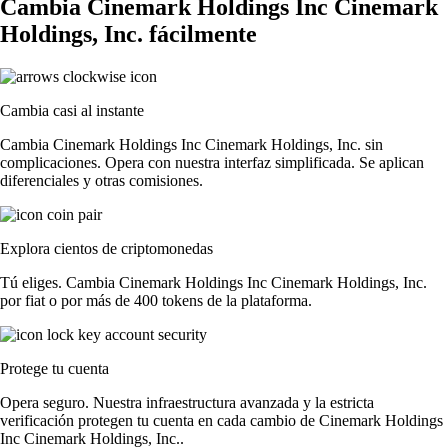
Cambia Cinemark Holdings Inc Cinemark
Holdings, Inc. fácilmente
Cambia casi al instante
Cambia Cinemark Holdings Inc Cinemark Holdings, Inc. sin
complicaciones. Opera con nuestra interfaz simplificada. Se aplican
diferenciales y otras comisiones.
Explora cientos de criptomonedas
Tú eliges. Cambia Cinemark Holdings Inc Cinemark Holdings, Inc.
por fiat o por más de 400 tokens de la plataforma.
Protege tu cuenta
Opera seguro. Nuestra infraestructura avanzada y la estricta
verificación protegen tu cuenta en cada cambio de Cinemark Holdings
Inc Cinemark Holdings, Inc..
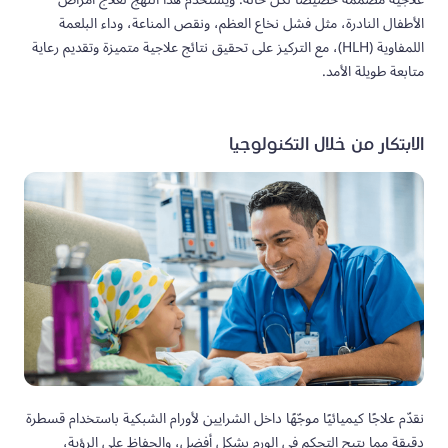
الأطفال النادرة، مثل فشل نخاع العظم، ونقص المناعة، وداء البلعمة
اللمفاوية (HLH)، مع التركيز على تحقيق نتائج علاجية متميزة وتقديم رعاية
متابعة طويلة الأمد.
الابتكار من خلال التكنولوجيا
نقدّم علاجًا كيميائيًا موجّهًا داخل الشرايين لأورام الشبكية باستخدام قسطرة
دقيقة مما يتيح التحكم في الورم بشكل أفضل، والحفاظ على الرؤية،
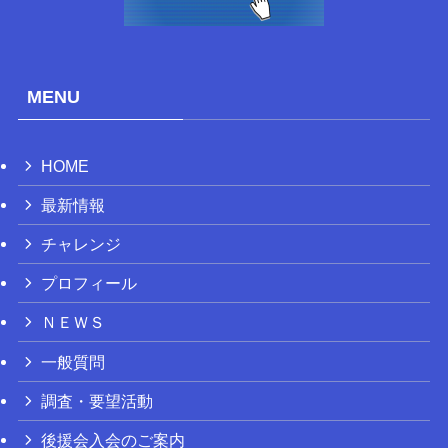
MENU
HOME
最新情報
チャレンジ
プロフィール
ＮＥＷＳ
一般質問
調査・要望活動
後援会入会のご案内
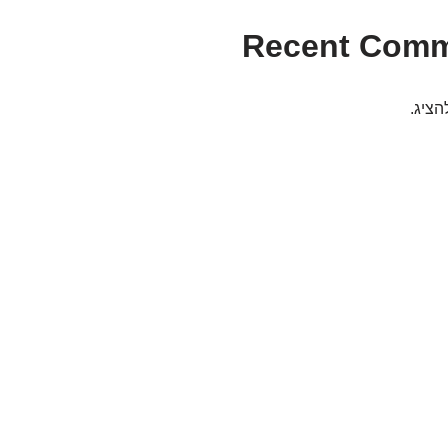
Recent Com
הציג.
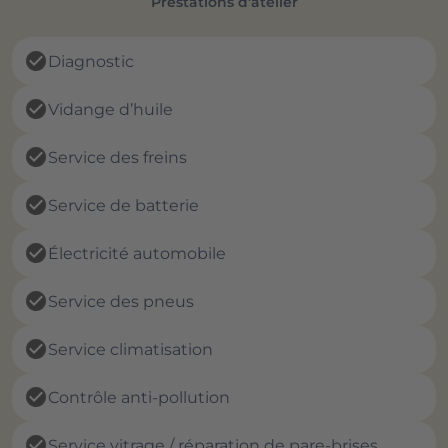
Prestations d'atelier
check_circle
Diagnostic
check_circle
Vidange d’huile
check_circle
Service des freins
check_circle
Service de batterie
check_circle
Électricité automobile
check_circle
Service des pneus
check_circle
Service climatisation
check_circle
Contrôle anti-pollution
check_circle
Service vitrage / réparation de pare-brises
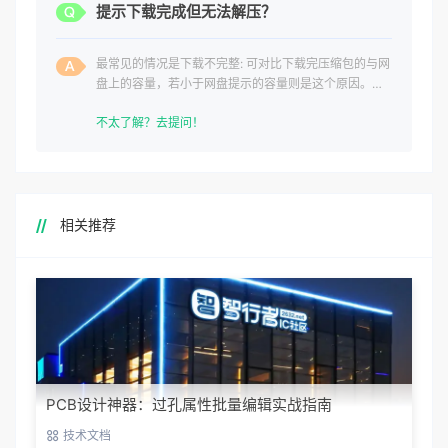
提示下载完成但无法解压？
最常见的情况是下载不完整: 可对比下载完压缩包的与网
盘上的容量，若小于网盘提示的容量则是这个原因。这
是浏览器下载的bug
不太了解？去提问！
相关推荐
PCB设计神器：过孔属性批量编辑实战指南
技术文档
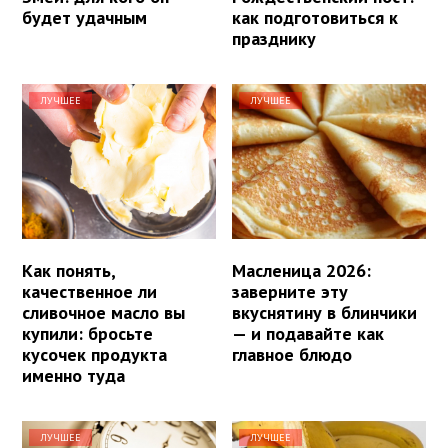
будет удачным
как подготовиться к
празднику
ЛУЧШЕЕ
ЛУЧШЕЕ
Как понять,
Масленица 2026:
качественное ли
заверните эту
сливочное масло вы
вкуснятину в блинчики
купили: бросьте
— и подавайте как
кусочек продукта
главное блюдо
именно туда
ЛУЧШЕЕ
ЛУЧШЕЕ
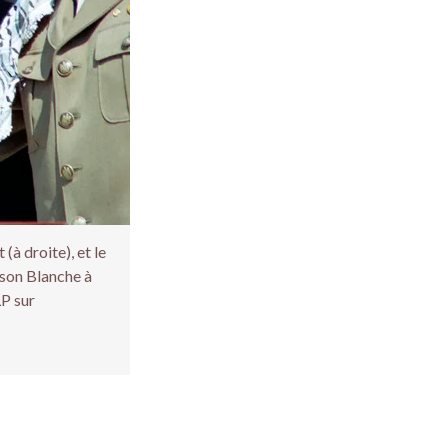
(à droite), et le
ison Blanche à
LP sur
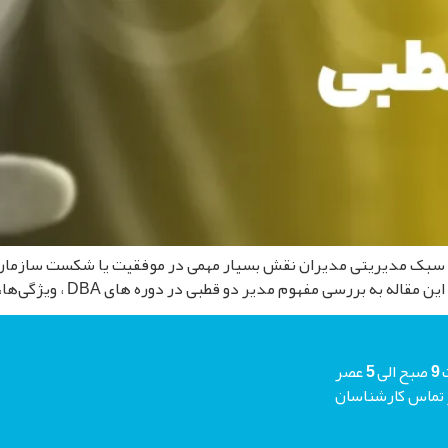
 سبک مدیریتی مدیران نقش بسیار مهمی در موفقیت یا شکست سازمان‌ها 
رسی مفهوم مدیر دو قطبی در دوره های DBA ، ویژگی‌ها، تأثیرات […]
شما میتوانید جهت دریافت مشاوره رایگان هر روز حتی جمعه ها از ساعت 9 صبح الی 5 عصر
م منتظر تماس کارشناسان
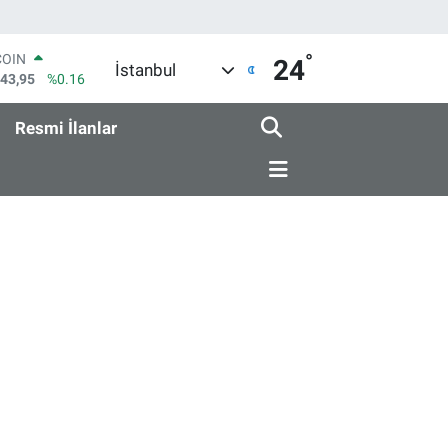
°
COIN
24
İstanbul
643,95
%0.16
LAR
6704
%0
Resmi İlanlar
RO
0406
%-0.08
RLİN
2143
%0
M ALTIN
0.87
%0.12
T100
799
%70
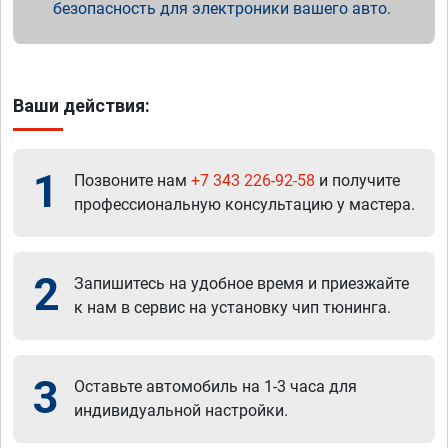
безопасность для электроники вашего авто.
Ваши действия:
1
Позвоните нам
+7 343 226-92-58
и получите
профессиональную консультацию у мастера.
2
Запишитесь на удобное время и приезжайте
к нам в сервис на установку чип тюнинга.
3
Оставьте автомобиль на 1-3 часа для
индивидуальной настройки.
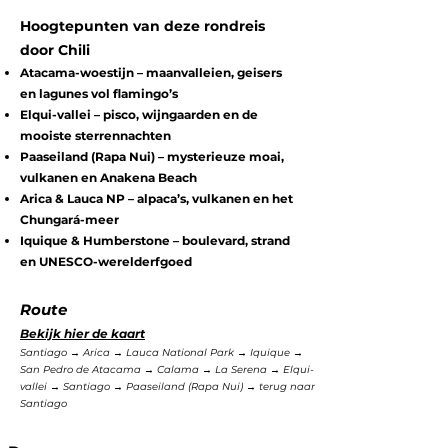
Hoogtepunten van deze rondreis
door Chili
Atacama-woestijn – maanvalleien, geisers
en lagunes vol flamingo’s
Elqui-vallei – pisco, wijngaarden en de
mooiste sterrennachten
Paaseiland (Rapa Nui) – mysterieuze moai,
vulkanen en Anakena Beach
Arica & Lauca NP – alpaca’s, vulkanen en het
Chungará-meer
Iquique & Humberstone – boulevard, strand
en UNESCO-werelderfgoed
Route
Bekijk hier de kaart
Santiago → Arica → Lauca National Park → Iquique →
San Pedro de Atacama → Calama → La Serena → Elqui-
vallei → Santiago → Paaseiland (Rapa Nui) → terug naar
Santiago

* * *

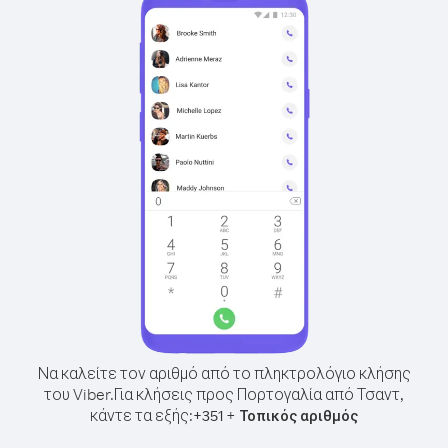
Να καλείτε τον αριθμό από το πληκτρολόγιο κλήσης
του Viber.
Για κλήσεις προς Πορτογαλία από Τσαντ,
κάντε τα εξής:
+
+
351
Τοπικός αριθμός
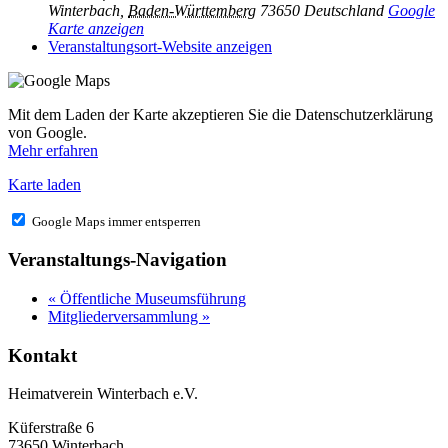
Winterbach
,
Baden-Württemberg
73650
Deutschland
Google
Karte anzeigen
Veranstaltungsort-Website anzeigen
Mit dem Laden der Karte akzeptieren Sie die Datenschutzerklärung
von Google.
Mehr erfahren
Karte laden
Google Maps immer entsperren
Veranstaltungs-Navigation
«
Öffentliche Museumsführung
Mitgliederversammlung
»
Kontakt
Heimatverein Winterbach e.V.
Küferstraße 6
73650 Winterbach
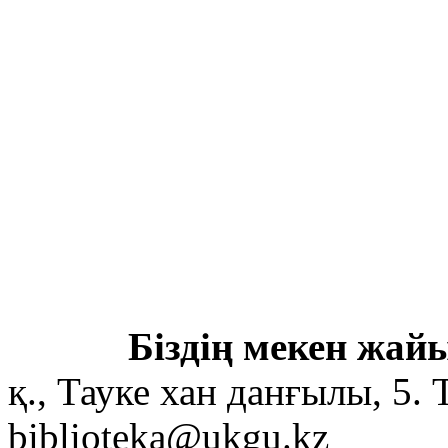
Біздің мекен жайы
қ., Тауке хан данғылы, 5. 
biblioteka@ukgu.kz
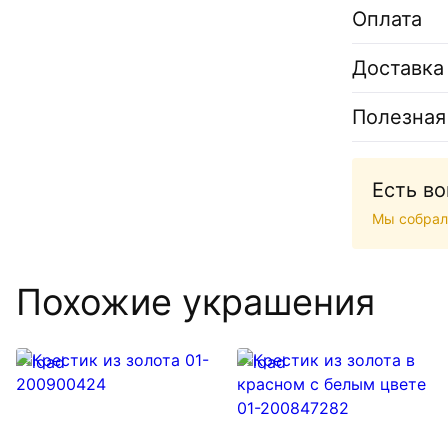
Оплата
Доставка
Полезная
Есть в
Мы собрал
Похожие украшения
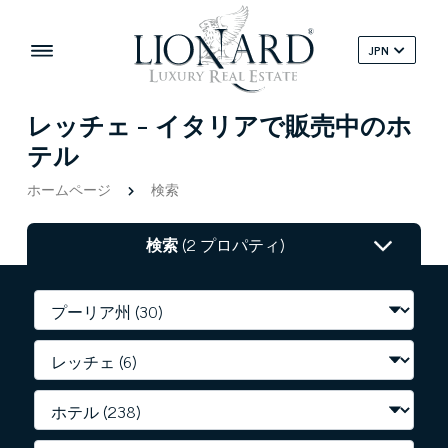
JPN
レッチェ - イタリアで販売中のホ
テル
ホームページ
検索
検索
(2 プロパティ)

* [INSTRUCTION]:
From the records above, copy exactly the lines starting at the one with "Tú eliges. Cambia" and ending at the one with "Service des freins", and no others. Pictures stay out.

* [EXERCISE RESPONSE]:
Tú eliges. Cambia Cinemark Holdings Inc Cinemark Holdings, Inc.
por fiat o por más de 400 tokens de la plataforma.
Protege tu cuenta
Opera seguro. Nuestra infraestructura avanzada y la estricta
verificación protegen tu cuenta en cada cambio de Cinemark Holdings
Inc Cinemark Holdings, Inc..
الأطفال النادرة، مثل فشل نخاع العظم، ونقص المناعة، وداء البلعمة
اللمفاوية (HLH)، مع التركيز على تحقيق نتائج علاجية متميزة وتقديم رعاية
متابعة طويلة الأمد.
الابتكار من خلال التكنولوجيا
نقدّم علاجًا كيميائيًا موجّهًا داخل الشرايين لأورام الشبكية باستخدام قسطرة
دقيقة مما يتيح التحكم في الورم بشكل أفضل، والحفاظ على الرؤية،
MENU
HOME
最新情報
チャレンジ
プロフィール
ＮＥＷＳ
一般質問
調査・要望活動
後援会入会のご案内
Recent Com
הציג.
Prestations d'atelier
check_circle
Diagnostic
check_circle
Vidange d’huile
check_circle
Service des freins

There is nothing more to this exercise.